This article (and film clip) appeared in the LA Times today. The headline is problematic, since Harrington’s handling of his fieldnotes meant that the information only came back to the Chumash through the hard work of many who searched out the fieldnotes and deciphered them rather than through some generosity of spirit on Harrington’s part. I found it very interesting because of my past involvement with Chumash area archaeology and anthropology, and teaching about the Chumash and about J. P. Harrington himself as well as having run several fieldschools where we engaged with aspects of Chumash history and with Harrington’s own story too. I have a very high regard for the work of Dr. John Johnson at the Sant Barbara Museum, and I think that the reported research and Ernestine De Soto’s contributions are very worthwhile, but the background to the newspaper story is the exploration of what lay behind a television documentary that appeared last fall. Paul Goldsmith made this program called “Six Generations” which goes much further into the story touched on the the paper. (Goldsmith posted some of his own notes regarding the production on the web as well – http://www.paulgoldsmithasc.com/sixgenerations.html)
He is an accomplished cinematographer with past work in documentary, advertising and fiction films. In this television documentary, done over a period of years, he directs as well as doing the camera work. Johnson acted as executive producer as well as being one of the subjects of the film, in the sense that it explores his own research along with De Soto’s life, family history and experience with Harrington, both in her own life, and in her work with his papers.
The clip from the film is quite substantial, and I would like to see the whole thing soon, but let’s consider the clip for a moment since this will probably reach a much wider audience than the whole film. Documentaries, even short pieces like this have conventions which change over time. In this one we begin in the center of things, introduced to Ernestine as she looks at a museum exhibit on her people, and she starts by explaining her personal sense of Chumash identity, with its roots in personal experience, in recent genetic research and in deep engagement with collaborative documentary research over a period of years.
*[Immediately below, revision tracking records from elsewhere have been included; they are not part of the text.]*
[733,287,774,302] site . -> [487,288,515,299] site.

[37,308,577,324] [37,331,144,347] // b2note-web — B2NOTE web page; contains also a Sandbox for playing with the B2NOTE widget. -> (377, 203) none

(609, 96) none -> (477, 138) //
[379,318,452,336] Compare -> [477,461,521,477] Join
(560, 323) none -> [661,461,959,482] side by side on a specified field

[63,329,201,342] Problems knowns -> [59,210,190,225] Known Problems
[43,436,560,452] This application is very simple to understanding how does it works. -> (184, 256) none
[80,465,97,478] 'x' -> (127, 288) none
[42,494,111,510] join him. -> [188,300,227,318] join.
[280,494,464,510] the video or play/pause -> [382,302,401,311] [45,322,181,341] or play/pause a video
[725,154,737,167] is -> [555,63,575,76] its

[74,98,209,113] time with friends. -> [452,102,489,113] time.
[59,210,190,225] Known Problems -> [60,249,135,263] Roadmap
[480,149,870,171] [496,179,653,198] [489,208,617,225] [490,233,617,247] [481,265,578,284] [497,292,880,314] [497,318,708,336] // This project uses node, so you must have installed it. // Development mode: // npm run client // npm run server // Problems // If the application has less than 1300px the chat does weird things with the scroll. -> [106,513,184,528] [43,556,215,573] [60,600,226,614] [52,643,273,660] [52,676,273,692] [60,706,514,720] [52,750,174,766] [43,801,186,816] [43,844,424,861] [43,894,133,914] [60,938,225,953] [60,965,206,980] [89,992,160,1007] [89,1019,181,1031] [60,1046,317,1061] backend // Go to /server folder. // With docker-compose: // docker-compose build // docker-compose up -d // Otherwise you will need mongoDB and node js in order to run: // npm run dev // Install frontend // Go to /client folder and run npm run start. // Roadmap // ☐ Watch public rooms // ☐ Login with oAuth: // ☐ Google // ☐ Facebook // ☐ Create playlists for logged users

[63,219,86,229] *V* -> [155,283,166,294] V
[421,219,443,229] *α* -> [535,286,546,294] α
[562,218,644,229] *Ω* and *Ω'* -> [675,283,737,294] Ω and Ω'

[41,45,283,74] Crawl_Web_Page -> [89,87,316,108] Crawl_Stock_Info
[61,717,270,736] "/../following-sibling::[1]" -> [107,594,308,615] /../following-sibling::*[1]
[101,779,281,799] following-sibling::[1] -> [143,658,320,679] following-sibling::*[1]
Goldsmith talks about the challenges of structuring the film so that the audience takes away some depth and complexity of information, and not just a general impression that Ernestine is an interesting and attractive woman whose family has suvived through some generations of tough times. It would be good to hear him expand on this further. He mentions that he tried earlier versions of the film on audiences for several years before arriving at the edit that was broadcast in the end. He does not yet have anything posted on the reaction to the broadcast, but I think this is likely to be an excellent teaching film for many purposes.